**TASK 1**
Decide whether each statement below agrees with the software proofs post. Answer yes or no for each, quoting the words of the post that decide it.
(a) The poster holds that a typo in a mathematical proof does no harm.
(b) According to the poster, the standards of programming languages describe every part of the language in precise mathematical detail.
(c) The poster guesses that mathematical proofs contain more logic errors than computer programs.
**TASK 2**
Duplicate the portion of the software proofs post starting with "From Spiros Bousbouras@spibou@gmail.com" and going on through "and bug free?".

**READING PASSAGE**
%%

Forum: Too Lazy BBS

Re: Software proofs, was Are there different programming languages that are compiled to the same intermediate language?

From Spiros Bousbouras@spibou@gmail.com to comp.compilers on Sun Feb 5 15:14:02 2023

From Newsgroup: comp.compilers

On 01 Feb 2023 08:07:24 GMT
arnold@freefriends.org (Aharon Robbins) wrote:

I've never understood this. Isn't there a chicken and egg problem?
How do we know that the theorem prover is correct and bug free?

We prove it by hand ? I don't know if anyone has done this for the
provers mentioned but it feels like a feasible task and when it's done ,
it's done i.e. a theorem prover is not the kind of software which
continually gets updated.

[It's a perfectly reasonable question. Alan Perlis, who was my thesis advisor, never saw any reason to believe that a thousand line proof
was any more likely to be bug-free than a thousand line program.
-John]

It depends on what we mean by "bug" , in mathematics we wouldn't say "bug"
but "error".

First you have *typos* which is situations where one was meaning to , for example , write i and they wrote j instead. It may be that mathematics proofs have more of those than computer programmes because in computer programmes some will be caught by the compiler like for example if j has
not been declared. But the essential difference is that a typo is harmless in mathematics , the reader of the proof will either notice and understand what was intended or even unconsciously replace what is written with what was intended. But in computer programmes this kind of typo bug can be
catastrophic. Hence in mathematics we wouldn't say that a proof has errors
just because it has a typo , we would say it has a typo.

For other errors , logic errors , I would guess that computer programmes will have more errors/bugs than mathematical proofs. This assertion is based on personal experience and instinct to some extent , having written both many programmes and many proofs. But I will attempt to give some of what I think
are reasons :

1:
In mathematics you work with a formalism right from the start but in computer programmes often one has an intuitive understanding of what the program is meant to achieve and a working programme may be considered to have a bug when its behaviour turns out not to match closely enough that intuitive understanding. The difference in the level of formalism is not just about
the programmes but about the programming languages too. In standards of programming languages I've read , the language is not described in precise mathematical detail. The grammar usually is but not other parts of the language.

For example , from the C standard :
The result of the binary + operator is the sum of the operands.

%%

**INFORMATION**
%%

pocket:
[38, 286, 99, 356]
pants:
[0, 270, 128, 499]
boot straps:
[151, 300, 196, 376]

%%

**RESPONSE AREA 1**
(a) Yes: "a typo is harmless in mathematics"
(b) No: "the language is not described in precise mathematical detail. The grammar usually is but not other parts of the language."
(c) No: "I would guess that computer programmes will have more errors/bugs than mathematical proofs."

**RESPONSE AREA 2**
From Spiros Bousbouras@spibou@gmail.com to comp.compilers on Sun Feb 5 15:14:02 2023

From Newsgroup: comp.compilers

On 01 Feb 2023 08:07:24 GMT
arnold@freefriends.org (Aharon Robbins) wrote:

I've never understood this. Isn't there a chicken and egg problem?
How do we know that the theorem prover is correct and bug free?